"Surely."

"Don't think me ungrateful, but I must refuse your offer."

"Why?"

"For reasons, some of which you have supplied, some of which lie in my own character. To be quite frank, I am not strong enough to resist the fascination of wealth. Some men know how to set a boundary to their desires, to stop there, and say, 'I will go no farther.' I do not believe I am one of these. If I once took the road of wealth, I should push on to the utmost limit. I might not become avaricious, but the fascination of the game would absorb me, and God only knows whether I might not become cruel and hard in course of time. Well, I dare not risk it, and that is the truth, the humiliating truth, if you like. The life I have always planned for myself is a life of quiet toil, simple, content—books, a garden, a home: I cannot let it go. My only anchorage in life lies there; without it I know not whither I might drift."

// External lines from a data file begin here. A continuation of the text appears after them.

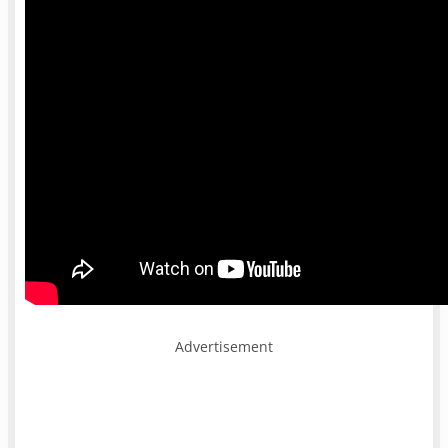
Advertisement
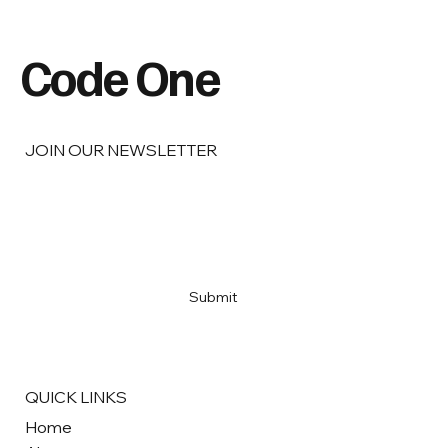
Code One
JOIN OUR NEWSLETTER
Email
*
Yes, subscribe me to your newsletter
*
Submit
QUICK LINKS
Home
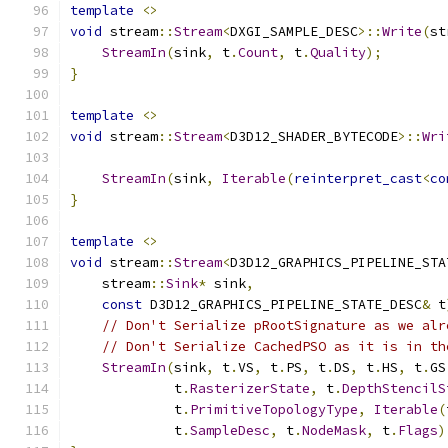
template
<>
void
 stream
::
Stream
<
DXGI_SAMPLE_DESC
>::
Write
(
st
StreamIn
(
sink
,
 t
.
Count
,
 t
.
Quality
);
}
template
<>
void
 stream
::
Stream
<
D3D12_SHADER_BYTECODE
>::
Wri
StreamIn
(
sink
,
Iterable
(
reinterpret_cast
<
co
}
template
<>
void
 stream
::
Stream
<
D3D12_GRAPHICS_PIPELINE_STA
    stream
::
Sink
*
 sink
,
const
 D3D12_GRAPHICS_PIPELINE_STATE_DESC
&
 t
// Don't Serialize pRootSignature as we alr
// Don't Serialize CachedPSO as it is in th
StreamIn
(
sink
,
 t
.
VS
,
 t
.
PS
,
 t
.
DS
,
 t
.
HS
,
 t
.
GS
             t
.
RasterizerState
,
 t
.
DepthStencilS
             t
.
PrimitiveTopologyType
,
Iterable
(
             t
.
SampleDesc
,
 t
.
NodeMask
,
 t
.
Flags
)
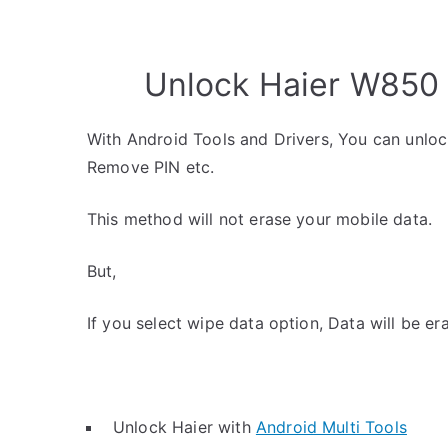
Unlock Haier W850 
With Android Tools and Drivers, You can unlo
Remove PIN etc.
This method will not erase your mobile data.
But,
If you select wipe data option, Data will be er
Unlock Haier with
Android Multi Tools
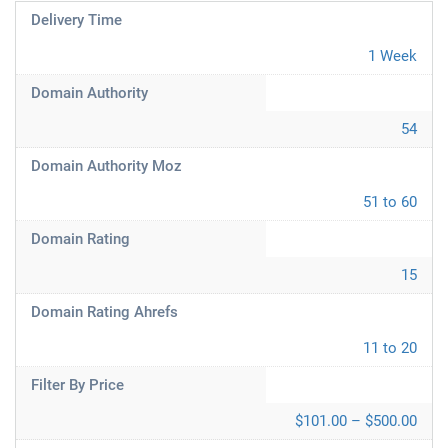
Delivery Time
1 Week
Domain Authority
54
Domain Authority Moz
51 to 60
Domain Rating
15
Domain Rating Ahrefs
11 to 20
Filter By Price
$101.00 – $500.00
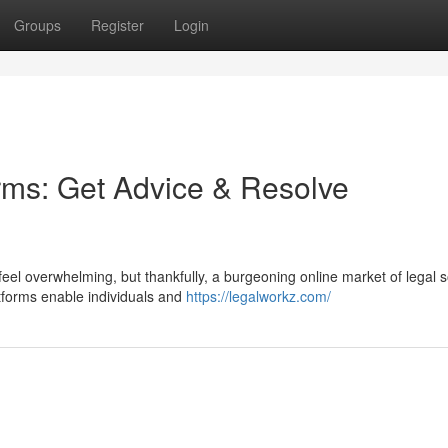
Groups
Register
Login
orms: Get Advice & Resolve
feel overwhelming, but thankfully, a burgeoning online market of legal s
tforms enable individuals and
https://legalworkz.com/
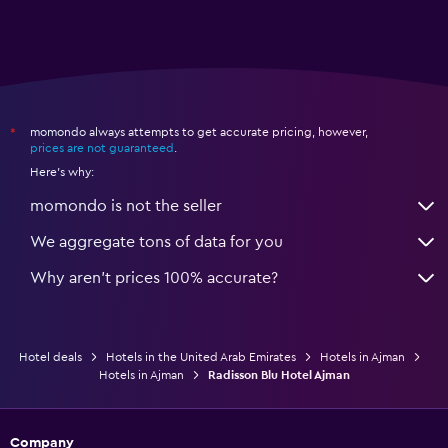
momondo always attempts to get accurate pricing, however,
*
prices are not guaranteed
.
Here's why:
momondo is not the seller
We aggregate tons of data for you
Why aren’t prices 100% accurate?
Hotel deals
Hotels in the United Arab Emirates
Hotels in Ajman
Hotels in Ajman
Radisson Blu Hotel Ajman
Company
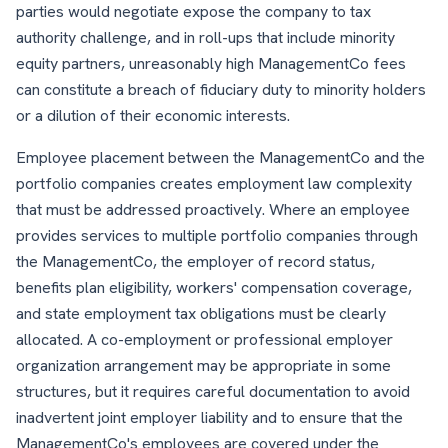
parties would negotiate expose the company to tax
authority challenge, and in roll-ups that include minority
equity partners, unreasonably high ManagementCo fees
can constitute a breach of fiduciary duty to minority holders
or a dilution of their economic interests.
Employee placement between the ManagementCo and the
portfolio companies creates employment law complexity
that must be addressed proactively. Where an employee
provides services to multiple portfolio companies through
the ManagementCo, the employer of record status,
benefits plan eligibility, workers' compensation coverage,
and state employment tax obligations must be clearly
allocated. A co-employment or professional employer
organization arrangement may be appropriate in some
structures, but it requires careful documentation to avoid
inadvertent joint employer liability and to ensure that the
ManagementCo's employees are covered under the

He ended. He had not noticed Bundy's face as he spoke; he had been too absorbed in his own confession. He saw that face now—pale, eager, and with tears upon the cheek. To his immense surprise, Bundy sprang up and flung his arms about his neck.

"My dear fellow," he cried, "I understand. Ah, you little know how you've torn the veil from my own heart! I once had all those thoughts. I would have entered the Church; I don't know why I didn't. I took another road—the wrong road, I suppose, and here I am.... Well, well! it can't be altered now.

"You're the best and kindest man I ever knew," cried Arthur. "And I know some one else who would say so too—Mrs. Bundy."

"Ah! that's because she loves me too much to see my faults. But I can see them. Well, well!" He turned his head away, his good honest face bowed in his hands. Then he recovered himself briskly, turned round, and said, "Well, that's done with. Now we'll start out afresh upon a new tack. I've got to help you, don't you understand? And I'm going to. Let me think a moment."

Presently he said, "Now I think I've got it. Sit down and light a fresh cigar. That's right. Now I believe I know the kind of life you want. Shall I take it for granted you don't mean to return to England?"

"No; there is no place for me there, at present."